» **DADOS FORNECIDOS**
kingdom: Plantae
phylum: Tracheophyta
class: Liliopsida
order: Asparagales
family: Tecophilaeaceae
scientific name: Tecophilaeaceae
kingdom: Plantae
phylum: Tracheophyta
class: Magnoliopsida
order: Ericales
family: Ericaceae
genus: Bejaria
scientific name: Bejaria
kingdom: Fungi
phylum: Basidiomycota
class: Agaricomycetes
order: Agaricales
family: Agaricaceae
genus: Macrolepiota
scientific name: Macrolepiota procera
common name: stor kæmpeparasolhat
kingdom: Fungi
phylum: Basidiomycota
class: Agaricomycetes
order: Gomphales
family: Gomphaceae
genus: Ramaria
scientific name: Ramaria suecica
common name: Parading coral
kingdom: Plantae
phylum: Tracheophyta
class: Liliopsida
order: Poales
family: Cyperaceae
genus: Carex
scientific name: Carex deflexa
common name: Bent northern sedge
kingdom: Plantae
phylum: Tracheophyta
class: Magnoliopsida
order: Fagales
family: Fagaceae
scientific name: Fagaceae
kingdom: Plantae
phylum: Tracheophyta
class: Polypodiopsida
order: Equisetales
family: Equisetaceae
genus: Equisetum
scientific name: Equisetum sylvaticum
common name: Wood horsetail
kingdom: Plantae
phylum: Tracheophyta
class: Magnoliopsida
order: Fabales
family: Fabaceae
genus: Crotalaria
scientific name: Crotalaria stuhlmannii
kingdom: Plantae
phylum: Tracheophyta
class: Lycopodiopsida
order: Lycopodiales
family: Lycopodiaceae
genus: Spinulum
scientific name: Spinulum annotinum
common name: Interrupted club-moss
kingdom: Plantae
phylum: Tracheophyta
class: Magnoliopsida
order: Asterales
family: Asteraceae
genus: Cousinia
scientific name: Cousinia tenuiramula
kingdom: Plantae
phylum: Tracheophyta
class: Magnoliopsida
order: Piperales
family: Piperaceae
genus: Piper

» **ENUNCIADO**
Reescreva toda a listagem como uma tabela em Markdown com as colunas Nº e Linha, dando a cada linha o seu número de ordem. Omita as linhas em branco.

» **RESPOSTA FINAL**
| Nº | Linha |
|---|---|
| 1 | kingdom: Plantae |
| 2 | phylum: Tracheophyta |
| 3 | class: Liliopsida |
| 4 | order: Asparagales |
| 5 | family: Tecophilaeaceae |
| 6 | scientific name: Tecophilaeaceae |
| 7 | kingdom: Plantae |
| 8 | phylum: Tracheophyta |
| 9 | class: Magnoliopsida |
| 10 | order: Ericales |
| 11 | family: Ericaceae |
| 12 | genus: Bejaria |
| 13 | scientific name: Bejaria |
| 14 | kingdom: Fungi |
| 15 | phylum: Basidiomycota |
| 16 | class: Agaricomycetes |
| 17 | order: Agaricales |
| 18 | family: Agaricaceae |
| 19 | genus: Macrolepiota |
| 20 | scientific name: Macrolepiota procera |
| 21 | common name: stor kæmpeparasolhat |
| 22 | kingdom: Fungi |
| 23 | phylum: Basidiomycota |
| 24 | class: Agaricomycetes |
| 25 | order: Gomphales |
| 26 | family: Gomphaceae |
| 27 | genus: Ramaria |
| 28 | scientific name: Ramaria suecica |
| 29 | common name: Parading coral |
| 30 | kingdom: Plantae |
| 31 | phylum: Tracheophyta |
| 32 | class: Liliopsida |
| 33 | order: Poales |
| 34 | family: Cyperaceae |
| 35 | genus: Carex |
| 36 | scientific name: Carex deflexa |
| 37 | common name: Bent northern sedge |
| 38 | kingdom: Plantae |
| 39 | phylum: Tracheophyta |
| 40 | class: Magnoliopsida |
| 41 | order: Fagales |
| 42 | family: Fagaceae |
| 43 | scientific name: Fagaceae |
| 44 | kingdom: Plantae |
| 45 | phylum: Tracheophyta |
| 46 | class: Polypodiopsida |
| 47 | order: Equisetales |
| 48 | family: Equisetaceae |
| 49 | genus: Equisetum |
| 50 | scientific name: Equisetum sylvaticum |
| 51 | common name: Wood horsetail |
| 52 | kingdom: Plantae |
| 53 | phylum: Tracheophyta |
| 54 | class: Magnoliopsida |
| 55 | order: Fabales |
| 56 | family: Fabaceae |
| 57 | genus: Crotalaria |
| 58 | scientific name: Crotalaria stuhlmannii |
| 59 | kingdom: Plantae |
| 60 | phylum: Tracheophyta |
| 61 | class: Lycopodiopsida |
| 62 | order: Lycopodiales |
| 63 | family: Lycopodiaceae |
| 64 | genus: Spinulum |
| 65 | scientific name: Spinulum annotinum |
| 66 | common name: Interrupted club-moss |
| 67 | kingdom: Plantae |
| 68 | phylum: Tracheophyta |
| 69 | class: Magnoliopsida |
| 70 | order: Asterales |
| 71 | family: Asteraceae |
| 72 | genus: Cousinia |
| 73 | scientific name: Cousinia tenuiramula |
| 74 | kingdom: Plantae |
| 75 | phylum: Tracheophyta |
| 76 | class: Magnoliopsida |
| 77 | order: Piperales |
| 78 | family: Piperaceae |
| 79 | genus: Piper |